On avait eu à plusieurs reprises le signalement du maniaque, mais il ne correspondait jamais au précédent.

On eût dit que l’homme possédait plusieurs aspects ou bien qu’il y avait plusieurs meurtriers à pratiquer le même crime selon un cérémonial immuable.

Nous retenions notre souffle. Une auto noire venait de stopper depuis un instant à quelques mètres de la fille blonde, mais son conducteur était resté au volant.

Immobile dans l’ombre de la voiture, il observait la prostituée avec une fixité affolante.

— Je vous dis que c’est lui ! murmura Pâquerette.

— O.K., allons voir ça d’un peu plus près.

Nous sommes sortis de la modeste chambre où flottaient des remugles de concierge trop honnête pour être au lit.

La cerbère préparait une soupe de poireaux odoriférante.

— Vous v’z’allez, messieurs ?

— Provisoirement.

Il faisait froid. Les gens semblaient pressés de rentrer chez eux. La péripatéticienne continuait d’emmagasiner des kilomètres, Elle n’avait pas remarqué l’automobiliste qui la surveillait avec tant d’acuité.

En marchant, Pâquerette produisait un bruit de troïka sur la piste blanche, à cause des nombreuses pilules qui grelottaient en ses poches truffées de pharmacie.

— On prend la voiture, commissaire ?

— Of course !

Nous sommes montés à bord de mon MG. Il y faisait moins chaud que dans la chambre froide du boucher voisin. Pâquerette ne manqua pas d’éternuer, ce qui eut pour effet de rendre mon pare-brise absolument opaque. En maugréant, l’inspecteur releva le col de son pardessus prince-de-galles-fauché couleur feuilles mortes balayées.

L’auto dans laquelle se tenait l’individu était une vieille Mercédès trapue. Un long moment s’écoula. Pâquerette prit un flacon inhalateur, le décapuchonna, se fourra le bec dans le naze et pompa énergiquement en respirant avec ardeur.

— Vous m’en mettrez dix litres ! blaguai-je.
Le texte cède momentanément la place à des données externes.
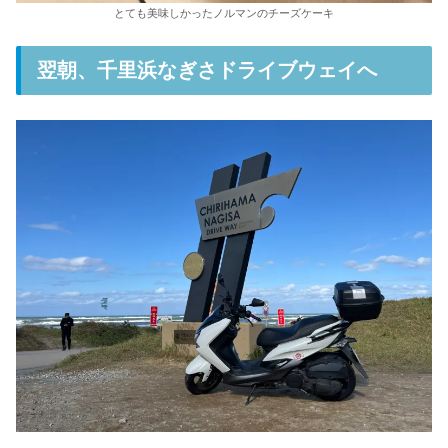
とても美味しかったノルマンのチーズケーキ
翌朝、千里浜なぎさドライブウェイへ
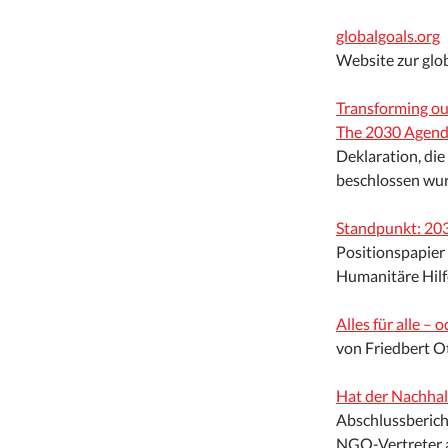
globalgoals.org
Website zur gl
Transforming ou
The 2030 Agend
Deklaration, di
beschlossen wur
Standpunkt: 2
Positionspapier
Humanitäre Hil
Alles für alle – 
von Friedbert O
Hat der Nachhalt
Abschlussberich
NGO-Vertreter 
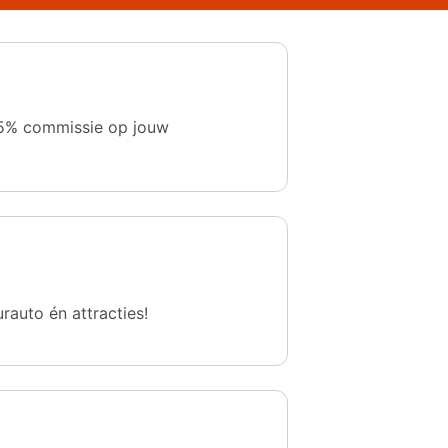
 1,5% commissie op jouw
urauto én attracties!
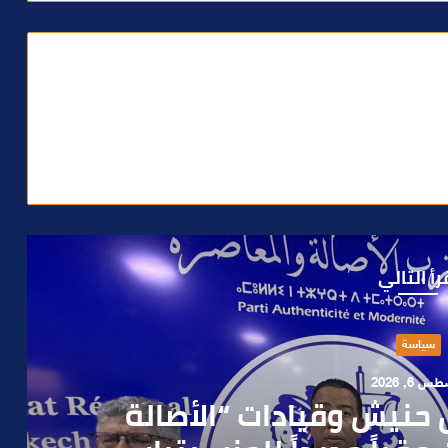
رأ التالي
حوادث
 4, 2026
العملية.. أمن مراكش يطيح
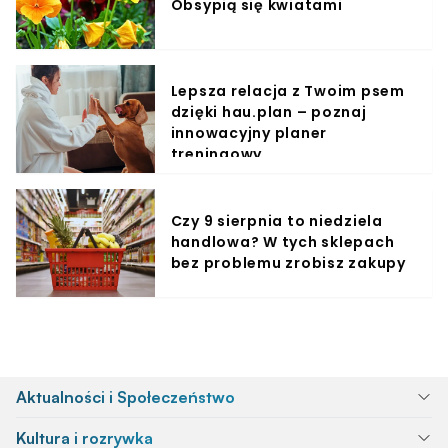
Obsypią się kwiatami
Lepsza relacja z Twoim psem
dzięki hau.plan – poznaj
innowacyjny planer
treningowy
Czy 9 sierpnia to niedziela
handlowa? W tych sklepach
bez problemu zrobisz zakupy
Aktualności i Społeczeństwo
Kultura i rozrywka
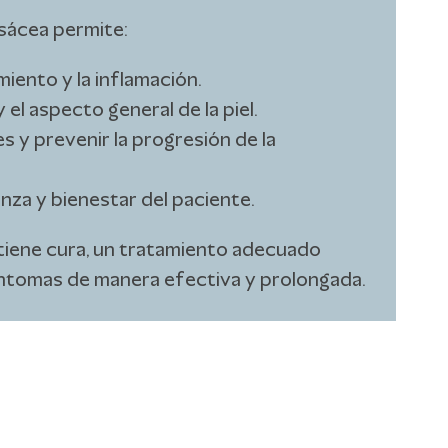
osácea permite:
miento y la inflamación.
 el aspecto general de la piel.
s y prevenir la progresión de la
nza y bienestar del paciente.
tiene cura, un tratamiento adecuado
íntomas de manera efectiva y prolongada.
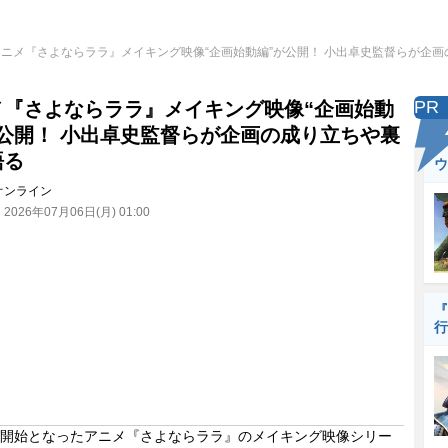
アニメ『さよならララ』メイキング映像“企画始動編”が公開！ 小出卓史監督らが企
PR
メ『さよならララ』メイキング映像“企画始動
が公開！ 小出卓史監督らが企画の成り立ちや裏
語る
ウ
オンライン
：
2026年07月06日(月) 01:00
『
行
開始となったアニメ『さよならララ』のメイキング映像シリー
Il se renfrogna, remisa son fly-tox à microbes et se mit à sucer une pastille. Ce mec-là dégageait une odeur insoutenable. Il puait le thermogène, la menthe médicale et un tas d’autres trucs dont l’eucalyptus.

— Je crois qu’on a eu une fausse joie, remarquai-je. Ce zigoto attend quelqu’un ; et s’il visionne les charmes de la pute c’est uniquement pour passer le temps.

— Je crois aussi, lamenta Pâquerette.

Nous étions stoppés devant un marchand de meubles. L’inspecteur louchait sur un bahut en merisier à qui il ne manquait que deux cents ans d’existence pour avoir l’air ancien.

— J’aime le bois, déclara-t-il solennellement, comme si cette affirmation était susceptible de modifier la Constitution en cours.